**What is asked**
Report each line of the records below that contains the string "makeQuery". Only matches with the same capitalization count.

**Record excerpts**

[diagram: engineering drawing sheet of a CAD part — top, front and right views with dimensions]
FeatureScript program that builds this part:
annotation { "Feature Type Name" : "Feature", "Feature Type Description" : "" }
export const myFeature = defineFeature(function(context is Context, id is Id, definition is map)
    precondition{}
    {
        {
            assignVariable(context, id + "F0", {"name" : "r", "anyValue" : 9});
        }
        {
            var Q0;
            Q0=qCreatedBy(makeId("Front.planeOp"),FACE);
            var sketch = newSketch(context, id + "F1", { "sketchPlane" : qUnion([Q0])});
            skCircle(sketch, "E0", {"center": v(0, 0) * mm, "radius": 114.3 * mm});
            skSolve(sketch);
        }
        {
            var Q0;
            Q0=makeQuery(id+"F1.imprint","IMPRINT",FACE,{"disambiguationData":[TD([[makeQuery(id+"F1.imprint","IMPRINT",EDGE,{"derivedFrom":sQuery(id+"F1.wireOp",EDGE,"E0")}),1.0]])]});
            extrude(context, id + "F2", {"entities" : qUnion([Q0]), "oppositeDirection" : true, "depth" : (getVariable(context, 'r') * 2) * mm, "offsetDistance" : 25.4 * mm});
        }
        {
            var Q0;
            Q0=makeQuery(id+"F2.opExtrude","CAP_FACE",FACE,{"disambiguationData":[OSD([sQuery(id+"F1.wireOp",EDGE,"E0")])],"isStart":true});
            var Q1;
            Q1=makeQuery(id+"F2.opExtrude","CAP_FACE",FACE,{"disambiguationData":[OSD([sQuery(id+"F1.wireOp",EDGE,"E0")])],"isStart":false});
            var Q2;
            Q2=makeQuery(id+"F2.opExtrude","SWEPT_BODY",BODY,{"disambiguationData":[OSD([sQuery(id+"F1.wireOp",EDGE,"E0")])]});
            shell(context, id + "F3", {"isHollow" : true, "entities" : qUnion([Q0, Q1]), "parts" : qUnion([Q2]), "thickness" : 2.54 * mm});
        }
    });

**Task answer**
            Q0=makeQuery(id+"F1.imprint","IMPRINT",FACE,{"disambiguationData":[TD([[makeQuery(id+"F1.imprint","IMPRINT",EDGE,{"derivedFrom":sQuery(id+"F1.wireOp",EDGE,"E0")}),1.0]])]});
            Q0=makeQuery(id+"F2.opExtrude","CAP_FACE",FACE,{"disambiguationData":[OSD([sQuery(id+"F1.wireOp",EDGE,"E0")])],"isStart":true});
            Q1=makeQuery(id+"F2.opExtrude","CAP_FACE",FACE,{"disambiguationData":[OSD([sQuery(id+"F1.wireOp",EDGE,"E0")])],"isStart":false});
            Q2=makeQuery(id+"F2.opExtrude","SWEPT_BODY",BODY,{"disambiguationData":[OSD([sQuery(id+"F1.wireOp",EDGE,"E0")])]});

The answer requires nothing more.